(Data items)
-------

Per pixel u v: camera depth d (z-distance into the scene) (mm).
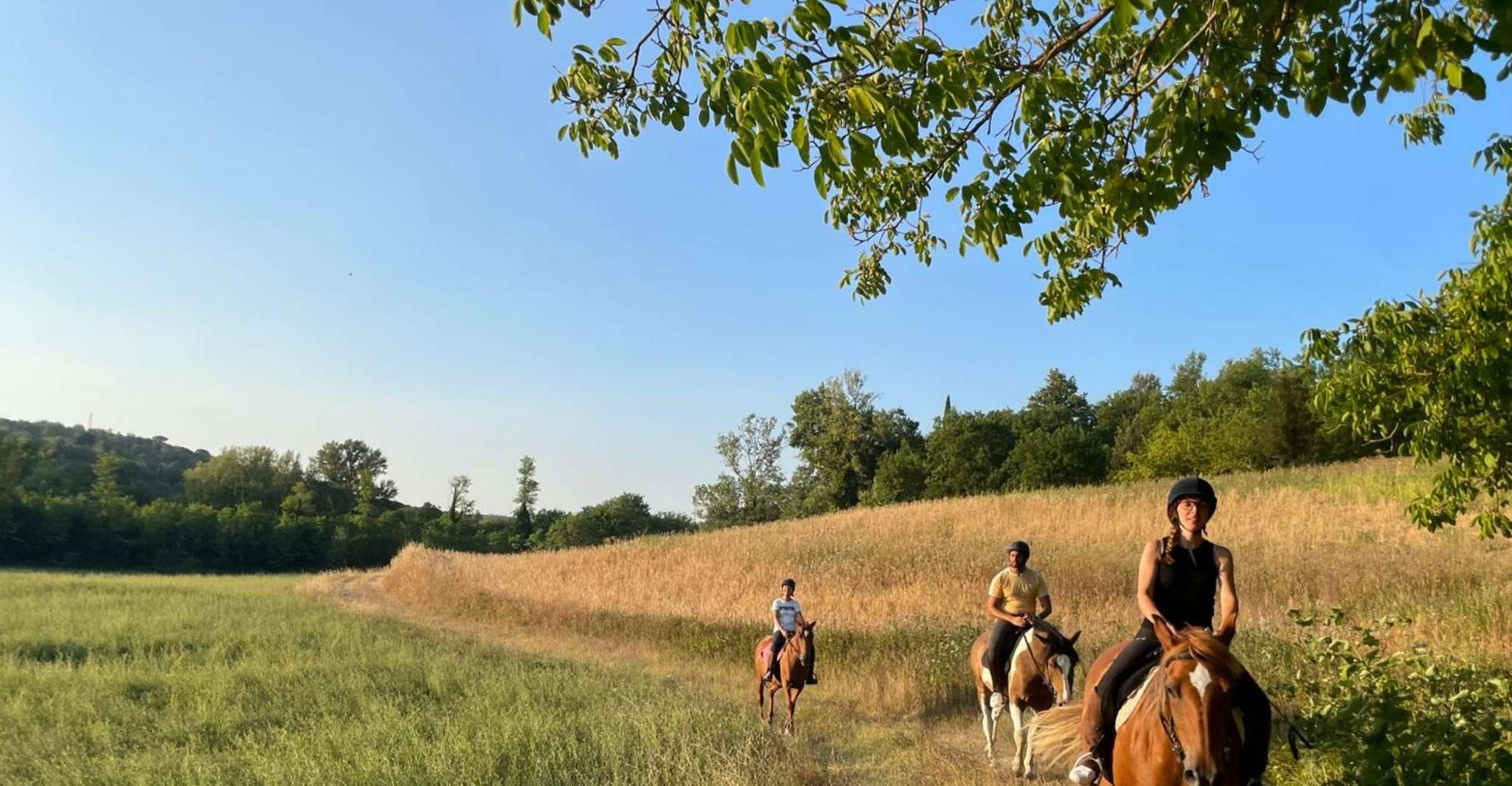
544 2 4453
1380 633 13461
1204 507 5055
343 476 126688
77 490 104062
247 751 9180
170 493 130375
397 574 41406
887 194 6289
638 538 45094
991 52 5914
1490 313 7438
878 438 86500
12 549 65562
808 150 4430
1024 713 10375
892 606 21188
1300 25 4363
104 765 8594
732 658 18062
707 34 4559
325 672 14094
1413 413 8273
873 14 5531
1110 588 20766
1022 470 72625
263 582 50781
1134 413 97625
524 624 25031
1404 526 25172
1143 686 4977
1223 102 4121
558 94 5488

-------

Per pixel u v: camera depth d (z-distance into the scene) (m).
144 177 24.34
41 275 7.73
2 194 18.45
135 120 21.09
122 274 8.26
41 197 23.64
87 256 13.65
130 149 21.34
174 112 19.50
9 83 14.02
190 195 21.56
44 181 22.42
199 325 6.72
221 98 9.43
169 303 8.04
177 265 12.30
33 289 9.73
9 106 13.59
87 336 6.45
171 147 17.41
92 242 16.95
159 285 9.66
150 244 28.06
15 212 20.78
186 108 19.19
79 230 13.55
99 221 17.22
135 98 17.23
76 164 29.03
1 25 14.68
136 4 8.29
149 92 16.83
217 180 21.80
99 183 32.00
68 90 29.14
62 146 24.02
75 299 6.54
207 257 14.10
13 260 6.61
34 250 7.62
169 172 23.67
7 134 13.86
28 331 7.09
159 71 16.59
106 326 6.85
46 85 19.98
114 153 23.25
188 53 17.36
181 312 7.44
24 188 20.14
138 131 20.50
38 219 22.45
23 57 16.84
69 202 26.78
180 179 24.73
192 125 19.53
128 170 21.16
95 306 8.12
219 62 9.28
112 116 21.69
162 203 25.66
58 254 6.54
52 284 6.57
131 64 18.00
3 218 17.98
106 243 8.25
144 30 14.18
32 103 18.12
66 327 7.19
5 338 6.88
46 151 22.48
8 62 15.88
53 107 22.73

-------

__EXERCISE DESCRIPTION__:
Which of the lines above hold the string "camera"? Copy each one.

__RESPONSE TO THIS TASK__:
Per pixel u v: camera depth d (z-distance into the scene) (mm).
Per pixel u v: camera depth d (z-distance into the scene) (m).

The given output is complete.